Quanto mais o tempo passa, mais eu percebo que me tornei alguém que precisa de padrão e repetição para que o dia a dia flua. Venho, finalmente, me tornando o que mais queria: uma pessoa fã de hábitos. Preciso me exercitar com frequência, gosto de correr. Aliás, quando sei que vou ter um trabalho que exige bastante de mim, tenho experimentado me exercitar antes. Foi assim quando participei do TEDxBlumenau. Corri no começo do dia pra ter mais energia na hora de falar. Com a endorfina da atividade física, meu cérebro funciona melhor, minha voz sai com mais potência. Então, eu desenho o dia ideal e tento praticá-lo. Nem sempre dá, mas, quando dá, o meu corpo confirma o pensamento.
Além disso, quanto mais eu leio, melhor eu escrevo. Essa é uma obviedade, eu sei. Mas esse combo é realmente poderoso. Uma coisa puxa a outra, tudo se mistura. De novo, o cérebro parece que fica “azeitado” para fazer o que pedimos dele. E isso acaba reverberando em outras atividades também.
Nesses últimos dias, além de não ler, também não escrevi. E, se não escrevo, fica faltando um pedaço de mim. Até anoto uma frase ou outra no bloco de notas do celular, mas não é suficiente. Preciso de um raciocínio completo pra manter o meu cérebro funcionando direito, pra sentir que eu tô indo pelo caminho certo.
É bom entender isso, é bom entender o que a gente precisa fazer pra ficar bem. E que bom que a lista de livros pode ser sempre encarada como um novo convite, né? Se aquela leitura não está fluindo, qual outra pode combinar melhor com o momento? Pega algo que te pegue de jeito, que te convide pra passar algum tempo ali naquela companhia.
O importante é insistir. Saber voltar. Lembrar do que acontece quando a gente diz sim para o que a gente já sabe que funciona. Entender que ler é tão importante quanto escovar os dentes, passar fio dental, fazer todas as refeições, de preferência longe do celular. Ler para se colocar de volta nos trilhos. Ler para sair tanto de si, lembrando que a vida é muito maior do que qualquer episódio que tenta nos desestabilizar. Ler porque a gente é gente, e não máquina, a nós não interessa um resumo de um livro feito por IA, mas como aquela autora começa um parágrafo, como a outra desenvolve um raciocínio, como aquela terceira abre novas abas na cabeça da gente porque se colocou no papel, criou, imaginou, investigou, dividiu — e nos envolveu tanto a ponto de reforçar o quanto a leitura muda tanto na gente.

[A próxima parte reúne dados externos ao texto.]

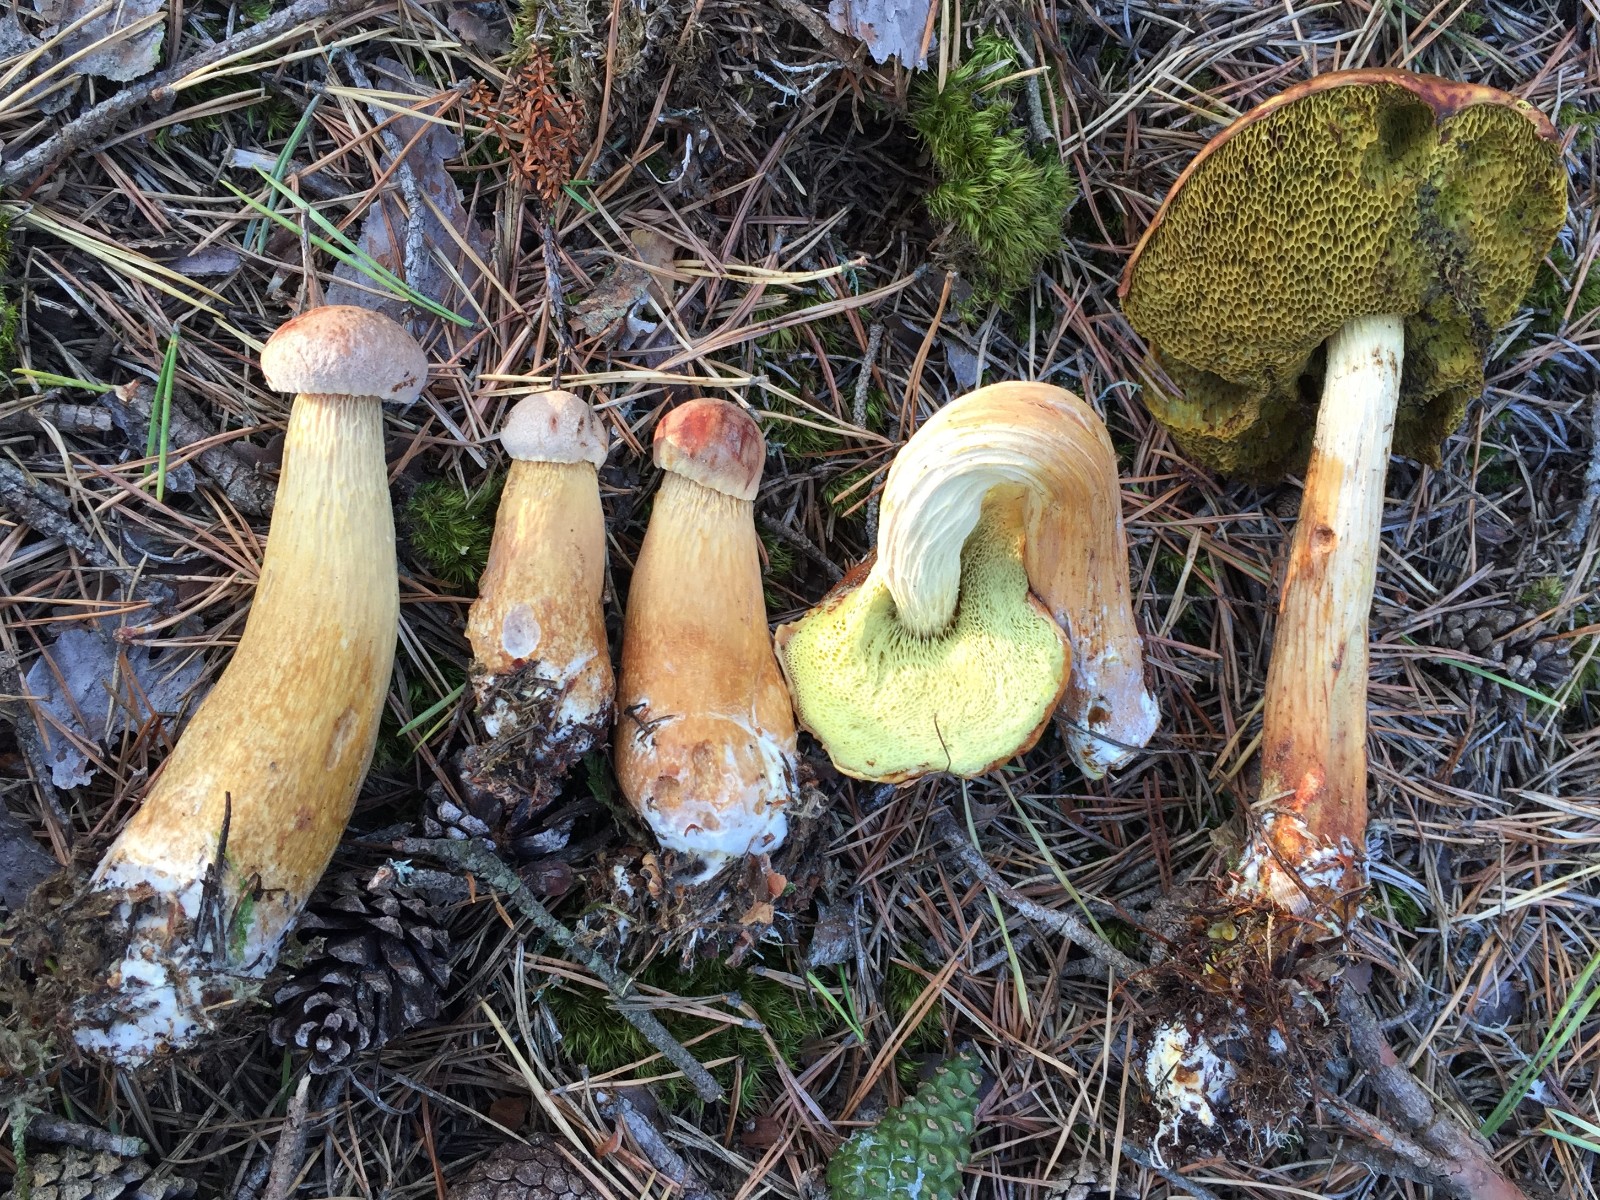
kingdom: Fungi
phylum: Basidiomycota
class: Agaricomycetes
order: Boletales
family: Boletaceae
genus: Aureoboletus
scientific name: Aureoboletus projectellus
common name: ribbestokket rørhat
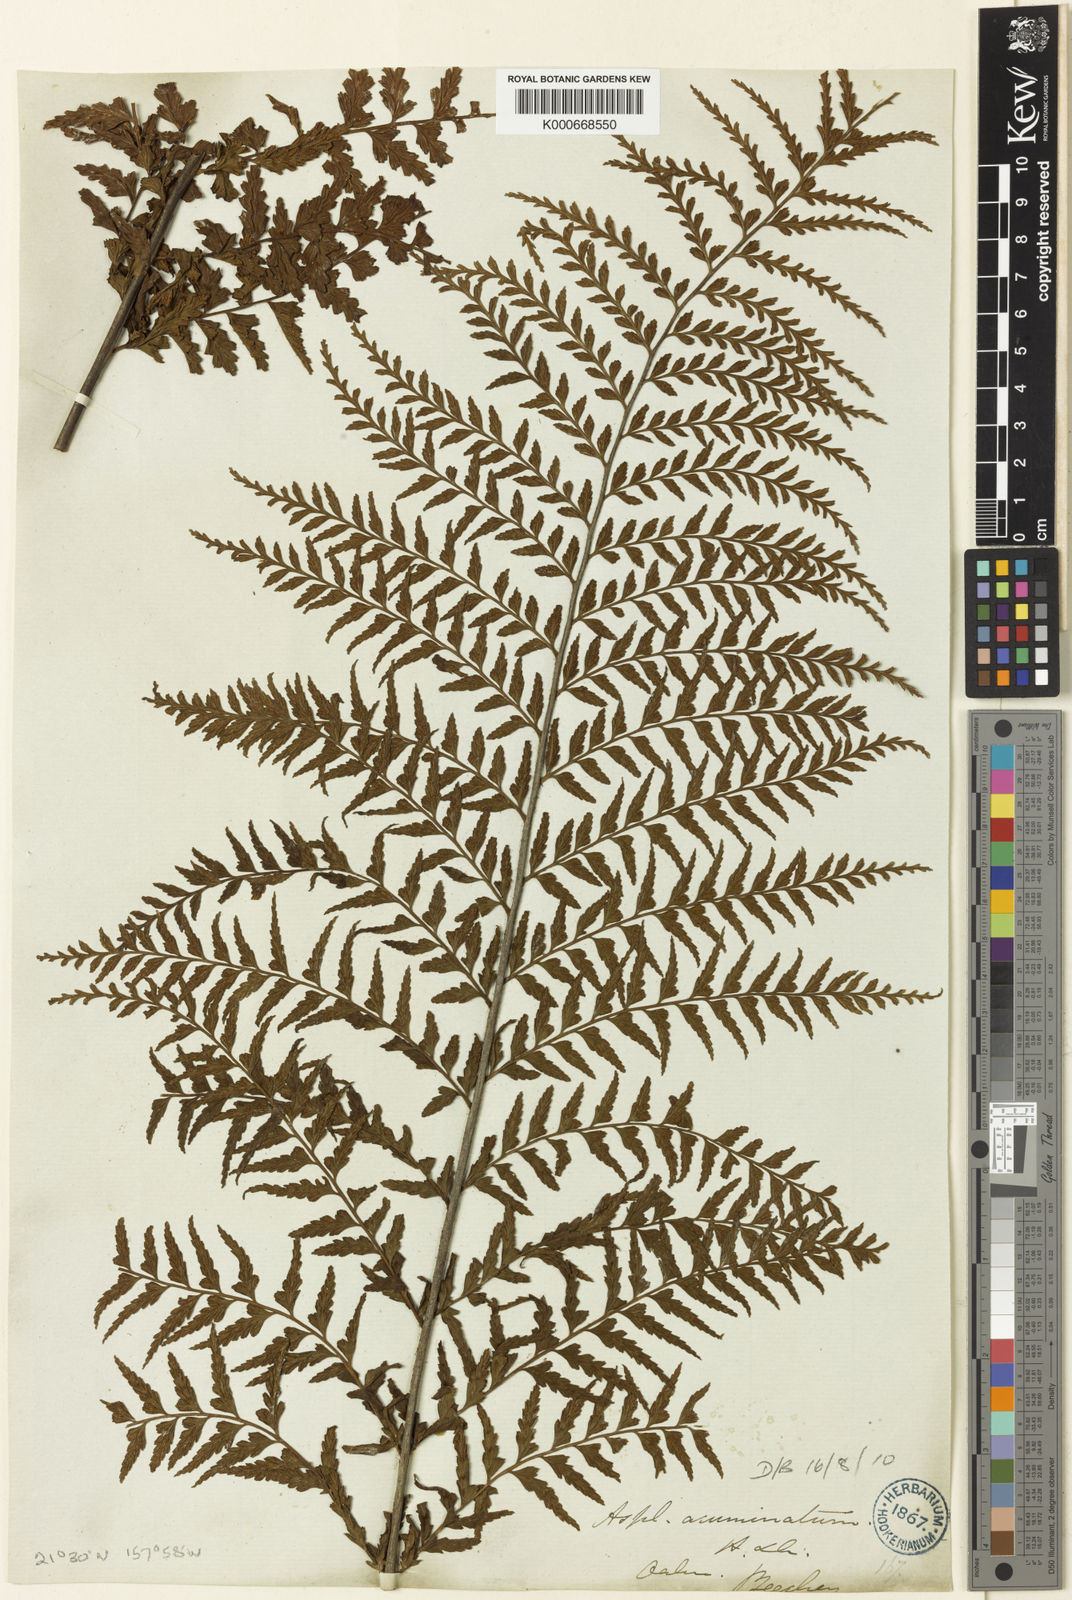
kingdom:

Viva os domingos, que nos dão essa chance de dar uma reiniciada no sistema. Num mundo com tantas distrações, escolher se dar tempo para ler um livro sempre vai fazer a gente voltar pra nós mesmas. Ainda bem.
Este ano tem sido o que mais li em toda minha vida. Estou me reconectando comigo mesma. E como você mesmo disse, quanto mais a gente lê, mais vontade dá de escrever.
Oi, também sinto muito isso, que a leitura me regula. Quando passo momentos sem conseguir sei que não estou em momento bom. Também sofro com a ansiedade.